1. Although in this paper I focus on patents, in the broader topic of intellectual property and standards setting, change is not limited to patents. For example, there are issues brewing concerning copyright in relation to those standards where literal code from the standard needs to be incorporated into implementations of the standard, such as is the case with some XML-based standards.

2. One very different topic is that of safety standards.

3. For example, some standards are implemented in components that are then incorporated into other products so that, although the standard is incorporated into products from many different companies, the components with the standardized features may be supplied by a small group of implementers.

4. Actually, the focus should be at a slightly finer level of granularity: essential claims, rather than patents. Also, note that determination of "essentiality" to a standard can involve a variety of nuances beyond the discussion here.

5. The concept of essential patents is also important in discussions of standards-related patent pools.

6. See, for example, my statement submitted for the FTC/DoJ hearing on April 18, 2002, which is published at <http://www.ftc.gov/opp/intellect/020418scottkpeterson.pdf>.
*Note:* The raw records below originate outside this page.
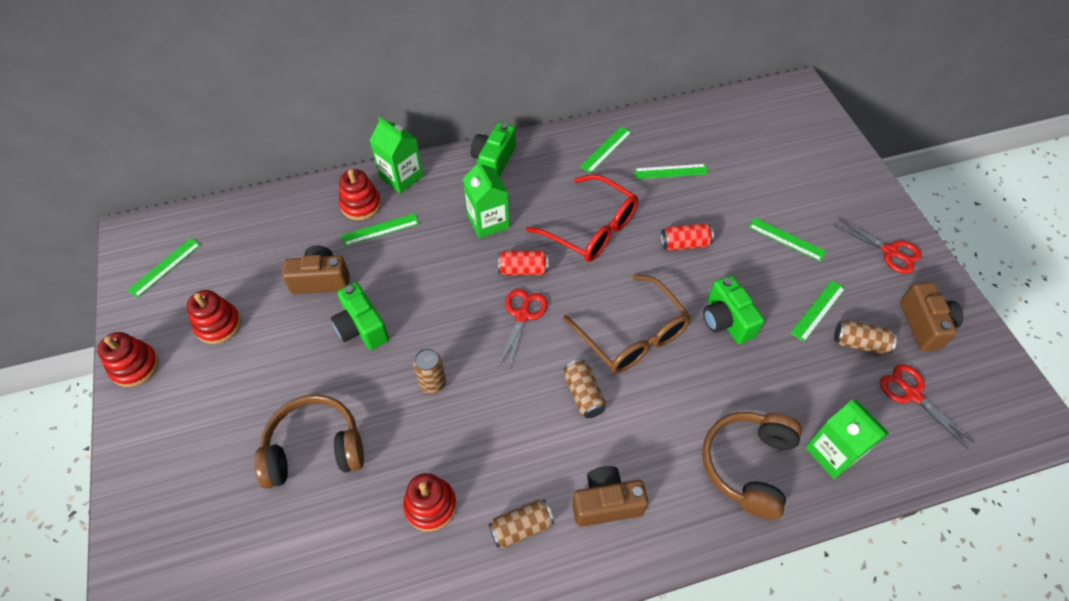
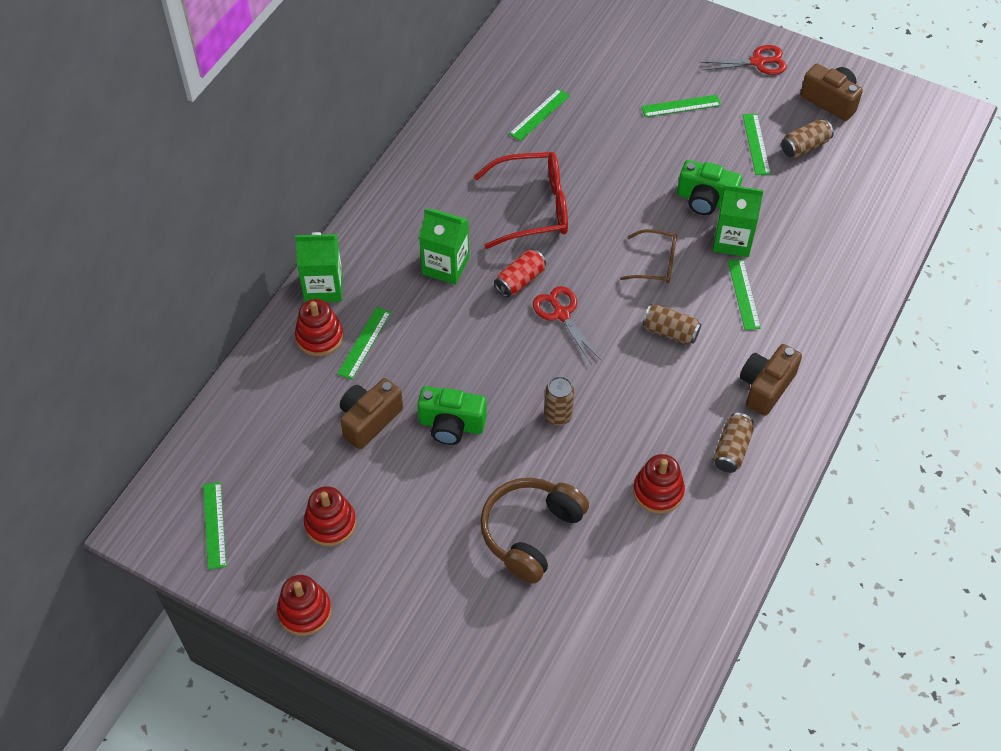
camera: 45 degrees left, 0 degrees up
green camera [470,122,516,177] -> none
brown glasses [563,274,691,373] -> brown glasses [620,229,677,283], size x0.58
green ruler [580,126,632,173] -> green ruler moved to [728,259,761,330]
red can [661,223,714,251] -> none
brown headphones [702,412,802,520] -> none
green carton [805,400,889,479] -> green carton moved to [713,184,764,257]
red scissors [880,364,975,449] -> none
7. Note that, because the licensing considered here is for implementation of the standard, licensing of the same patents for other purposes can remain left to individual bi-lateral negotiations.

8. See, e.g., Addamax Corp. v. Open Software Foundation, 152 F.3d 48 (Is' Cir. 1988), affirming dismissal of an antitrust challenge to OSF, a consortium to develop a new industry-standard operating system platform for which the parties negotiated terms for the purchase of a security software input with competing suppliers. The Court of Appeals saw OSF as a "venture .. . producing a new product" with "potential for a productive contribution to the economy . . .." Id. at 52.

9. See G. Levine, "B2Bs, E-Commerce & The All-Or-Nothing Deal," 28 Rutgers Computer & Technology Law Journal 305 (2002).

10. See Allied Tube & Conduit Corp. v. Indian Head, Inc., 486 U.S. 492, 500, 509 (1988); American Society of Mechanical Engineers v. Hydrolevel Corp., 456 U.S. 556, 571 (1982); Radiant Burner, Inc v. Peoples Gas Light & Coke Co., 364 U.S. 656(1961).